Interesting to learn that alchemy was still taken seriously by this time. In reading Charles Wisner-Barrell’s claim for “Gentle Master William,” I was happy to find:
From Nashe’s Strange Newes:
It is not unknowne to report, what a famous pottle-pot patron
you have beene to olde poets in your daies, & how many pounds
you have spent (and, as it were, throwne into the fire) upon the
durt of wisedome, called Alcumie: Yea, you have beene such an
infinite Mecenas to learned men, that not any that belong to them
(as Sumners, and who not) but have tasted of the coole streames
of your liberalitie. …
Wisner-Barrell does not comment on alchemy, but I wonder if the passage could be applied to the tons of mining ore that Frobisher brought back from the new world (last voyage, 1578) that was proved worthless after very much fire. Michael Lok and Oxford invested a fortune on Frobisher.
A modern author (and I can no longer find the quote) compared the Frobisher refining to alchemy: turning dirt to gold; but I do not know if he/she had this passage in mind.
I had felt the Strange Newes usage to be derisive of alchemy, but perhaps it was merely derisive of the Frobisher debacle?
If Nashe was one of Bacon’s pen names, as I believe, then we can be certain of his negative attitude towards alchemy, or rather, towards its magical aspect. Bacon is seen as the father of modern science largely due to his efforts to get his contemporaries to drop the magic in favor of empiricism. But the spiritual aspect of alchemy––the turning of base leaden instincts into the gold of enlightenment––he would certainly have endorsed.
Here I believe it is the latter that he has in mind, referring to Oxford’s past support of writers and scholars like himself, feeding them, and giving them the time to read and think that leads to advances in both science and art.

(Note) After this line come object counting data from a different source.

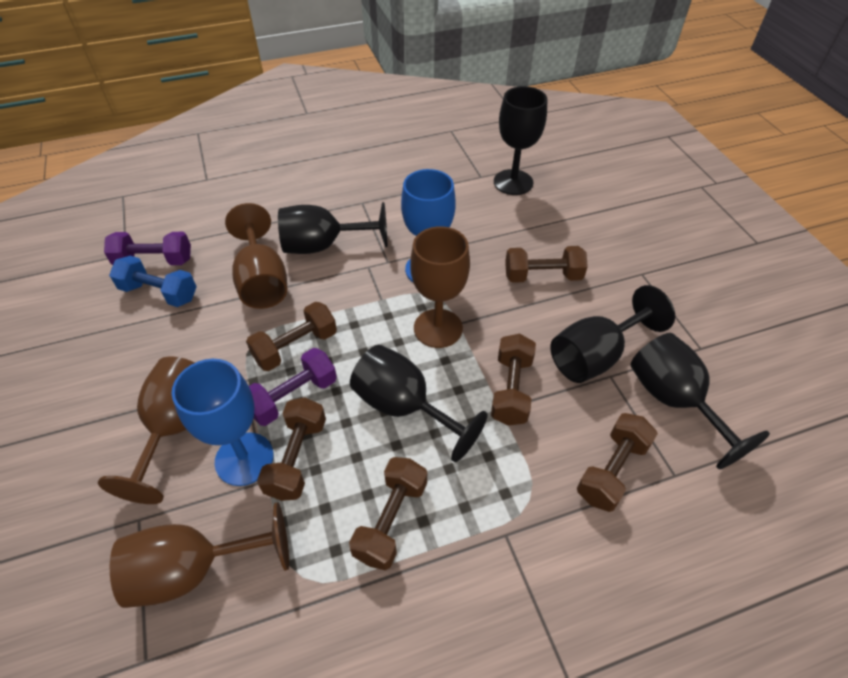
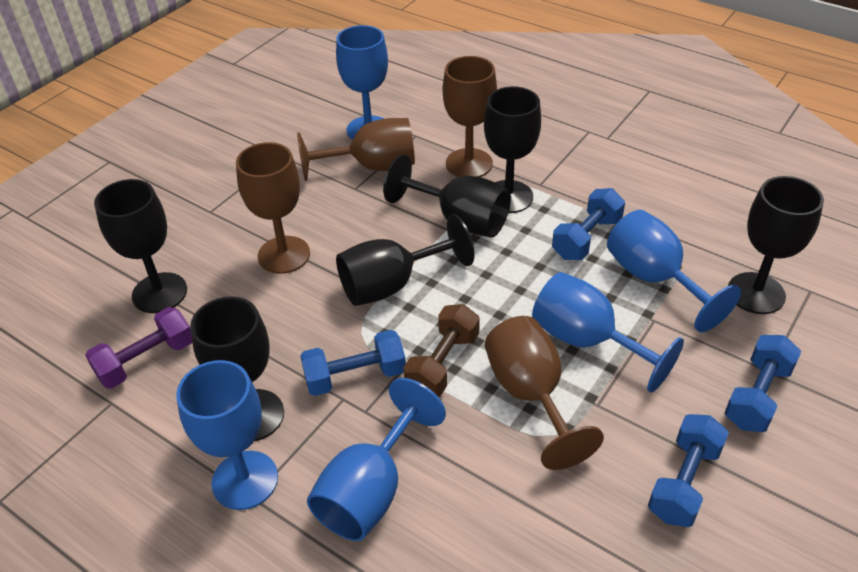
black goblet: [278,202,387,254] [350,345,488,462] [494,86,548,195] [550,285,675,383] [631,333,770,469] = 5 -> [94,179,187,313] [190,296,284,441] [336,214,474,306] [383,154,511,237] [484,86,541,213] [728,176,824,314] = 6
blue dumbbell: [109,256,197,307] = 1 -> [300,330,406,396] [552,188,625,260] [648,414,729,527] [725,335,801,432] = 4
blue goblet: [171,359,274,486] [401,169,456,282] = 2 -> [176,360,278,510] [307,378,446,541] [336,25,388,140] [532,272,684,393] [607,210,741,332] = 5
brown dumbbell: [246,302,337,371] [257,398,326,501] [349,457,427,570] [491,334,536,426] [505,246,588,283] [577,413,658,512] = 6 -> [403,304,480,397] = 1
purple dumbbell: [104,232,191,265] [249,348,337,426] = 2 -> [85,307,192,389] = 1

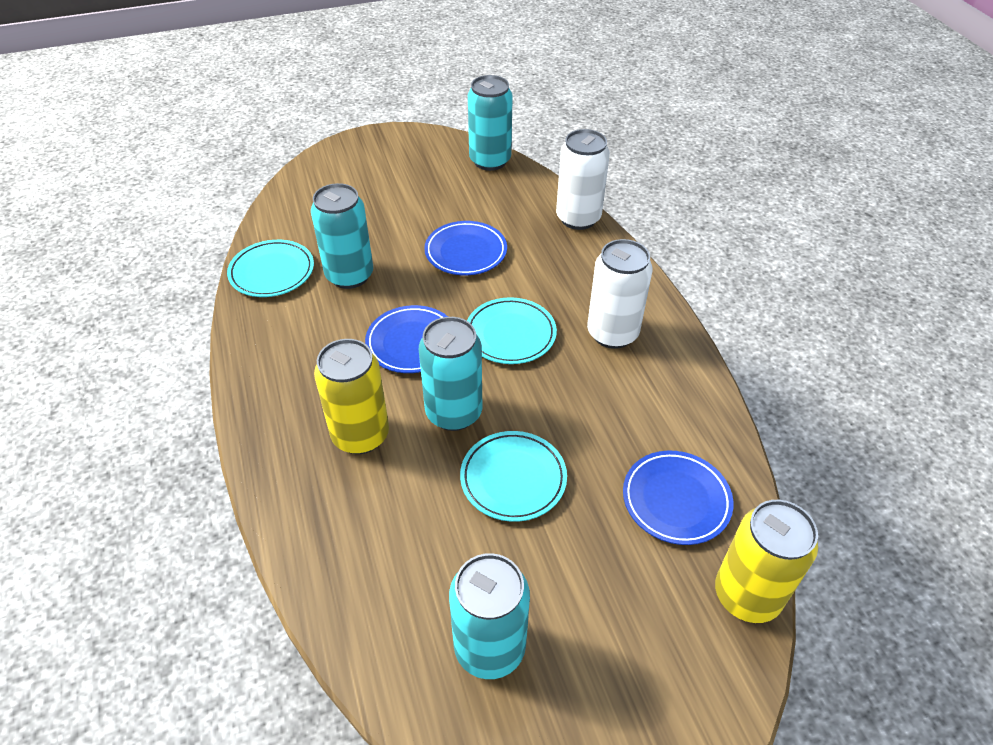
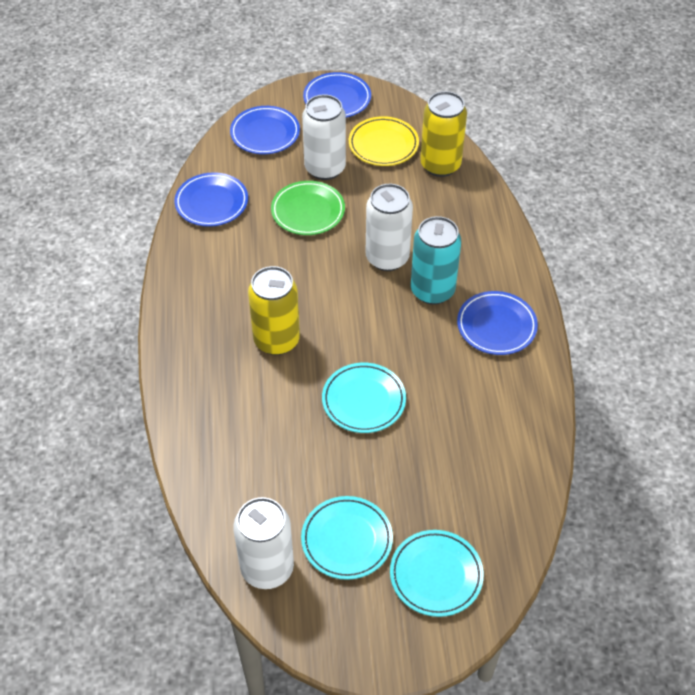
blue plate: [365,305,448,373] [424,221,507,275] [623,451,733,545] = 3 -> [174,172,248,227] [230,106,300,154] [303,72,371,118] [457,291,538,355] = 4
green plate: none = 0 -> [271,181,345,235] = 1
turquoise can: [311,183,373,289] [419,317,482,431] [449,553,530,679] [468,75,513,171] = 4 -> [411,216,461,305] = 1
white can: [556,129,610,230] [587,239,652,349] = 2 -> [233,497,294,589] [302,94,346,180] [366,184,413,271] = 3
yellow plate: none = 0 -> [349,116,419,166] = 1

He may be conflating this with the Newfoundland debacle, but the word durt (dirt) has a particular use for Nashe. As it is for Oxford, the garden is a favorite metaphor for Bacon, so to Nashe, dirt can represent either what’s good because it’s natural and produces food and flowers, or bad because it’s nasty.
All too often it’s forgotten how poor Bacon was throughout the 1580s, and how desperate was his need for a paying office at Court. Here he expresses in print his gratitude for Oxford’s help during his early years at Court, recalling his generosity now that he’s no longer in a position to help “pore scholers” like himself. Bacon, who was only marginally better off in the early ’90s, was not really in a position to do anything more for Oxford than remind those he had once helped that he himself was now in need of support.